Igor Paskual relata la historia de Jacqueline du Pré, una excelsa instrumentista del chelo que supo acercar la música clásica al público “con furia y la intención del rock».
Texto : IGOR PASKUAL.
Foto: DAVID HURN.
Si hay un error que cometemos hablando o escribiendo sobre música es nuestro excesivo afán en separar en estilos y departamentos diferentes. Es cierto que las categorías ayudan a estudiar y entendernos, pero, en demasiadas ocasiones, son un obstáculo para comprender y apreciar mejor lo que escuchamos. Muchos se sorprenderían si supieran cuánta música clásica hay en el rock o que juzgamos el rock con parámetros que proceden de la música sinfónica. Y en la música clásica aparecen personajes que tienen muchísimo más rock y energía que todas las ediciones de Benicàssim juntas. Es el caso de Jacqueline du Pré. Y esta es su historia.
Primer movimiento
Imagínate que tocas un instrumento –un violín, una tuba, un oboe, la flauta de pico– y quieres alcanzar un nivel medio o medio alto. El sacrificio que has de realizar se asemeja mucho a ser un deportista de élite de disciplinas como el patinaje artístico o la natación sincronizada. La diferencia que hay entre el mejor y el segundo mejor es de apenas unas décimas. Horas de escalas, prácticas, ensayos, clases y una vida monacal para alcanzar una meta reservada a un puñado de elegidos. Lo intentas, mejoras, lo sigues intentando y, en una audición clave, fallas levemente una nota y varios años de trabajo se han ido al garete.
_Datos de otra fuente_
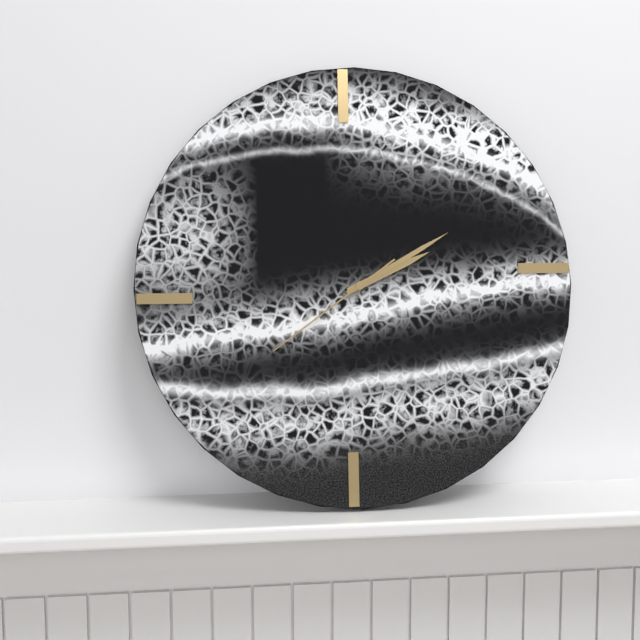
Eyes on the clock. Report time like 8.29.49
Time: 2.10.39
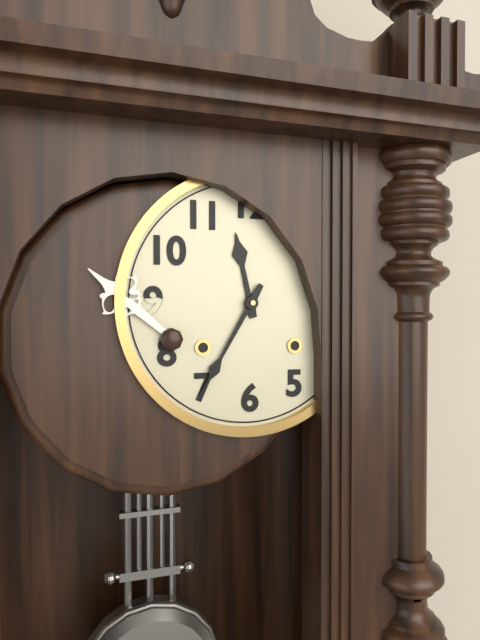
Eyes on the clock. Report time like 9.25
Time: 11.35
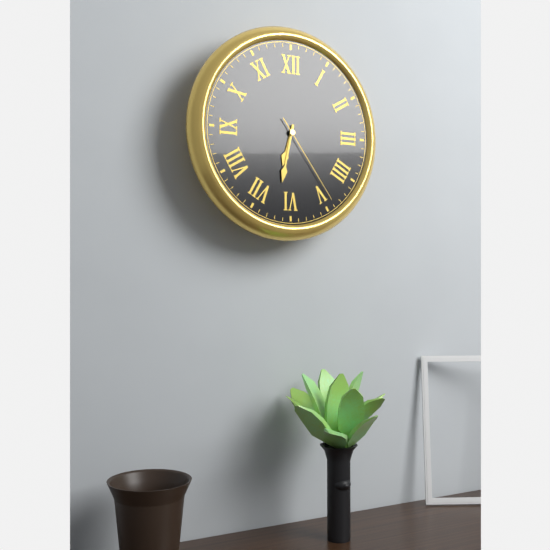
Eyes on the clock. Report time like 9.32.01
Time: 6.32.24
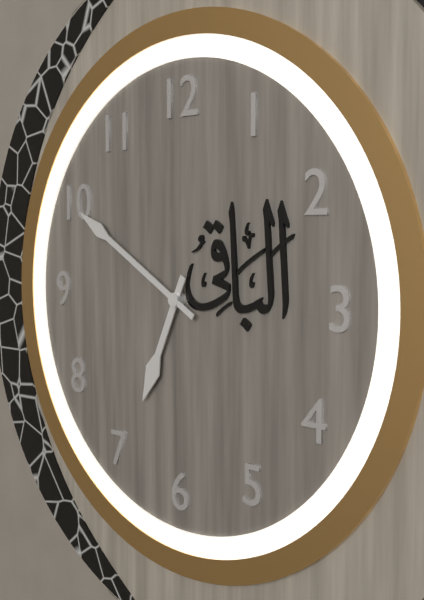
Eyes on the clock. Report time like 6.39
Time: 6.50
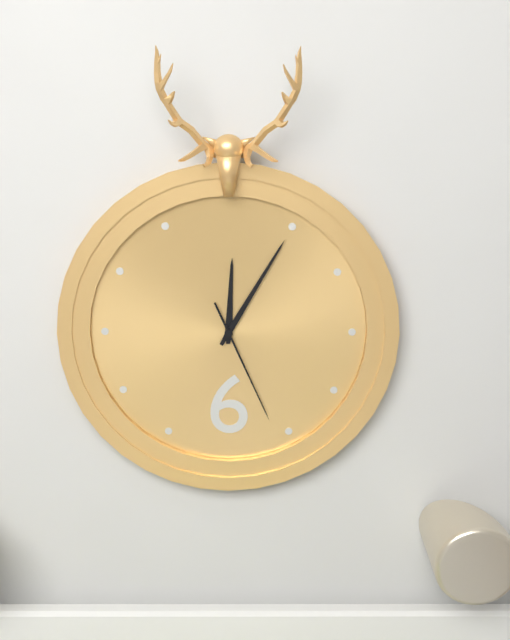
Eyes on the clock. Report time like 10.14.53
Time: 12.05.26
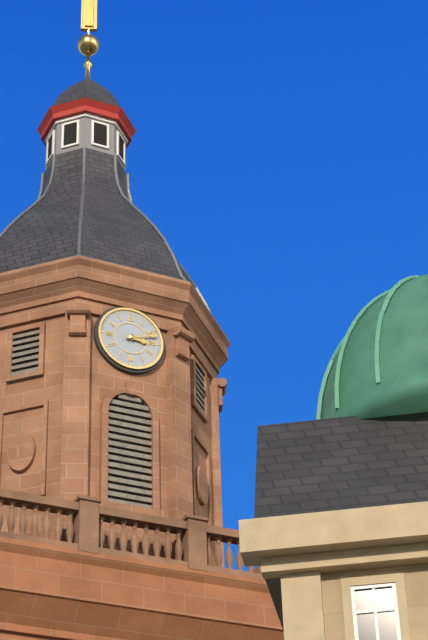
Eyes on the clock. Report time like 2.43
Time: 3.12
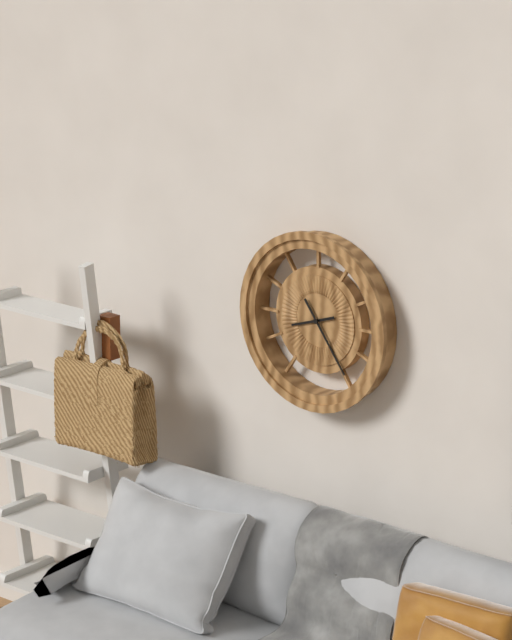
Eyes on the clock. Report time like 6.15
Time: 8.24
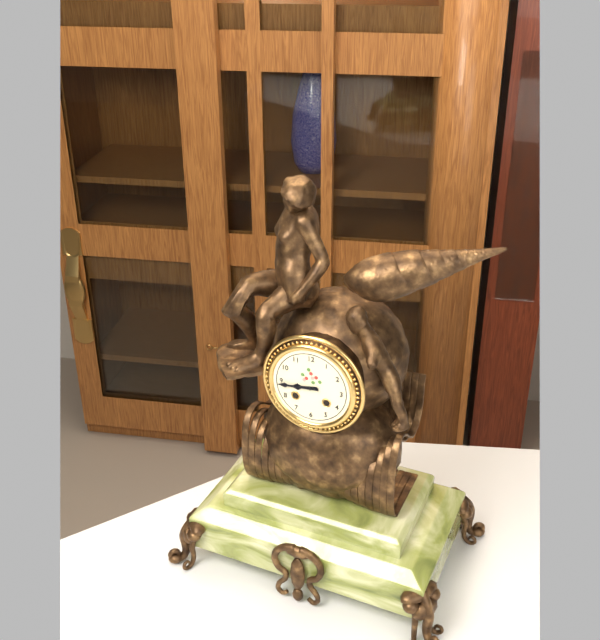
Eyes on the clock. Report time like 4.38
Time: 8.44
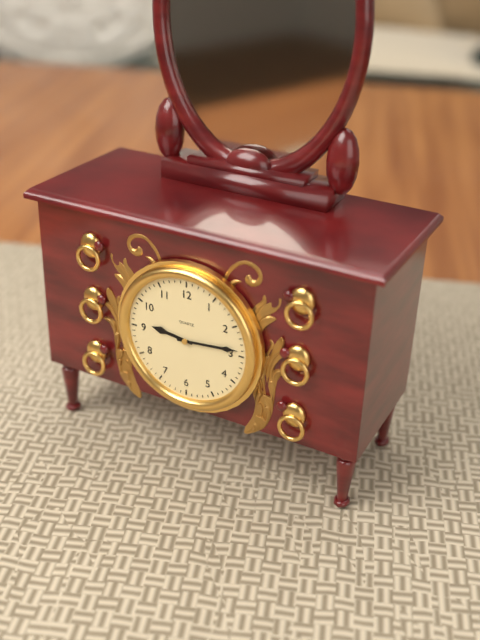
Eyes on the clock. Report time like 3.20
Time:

Ahora imagina que tu hermana pequeña, que desde que tenía cinco años escogió su instrumento, toca muchísimo mejor que tú practicando la mitad de horas. Eso fue lo que le pasó a Hilary, la hermana mayor de Jacqueline du Pré, la mejor chelista del siglo XX. Jacqueline fue una niña prodigio que tuvo la fortuna de descubrir su pasión en un programa de radio de música para niños («The Childrens Hour»). Estaba superdotada para su instrumento y, tocada por una varita divina, con apenas 22 años, interpretó la que se convirtió en una de las obras más fabulosas y famosas de la música sinfónica: el concierto en Mi menor Op. 85 de Elgar. Desgraciadamente, a los 27 años le diagnosticaron esclerosis múltiple y tuvo que retirarse de las giras y permanecer en un limitado estado físico hasta que falleció con 42 años. Lo que Dios te da, Dios te lo quita. No hay ningún regalo divino que se conceda a cambio de nada. Todo, absolutamente todo, tiene un precio. Y nunca es barato.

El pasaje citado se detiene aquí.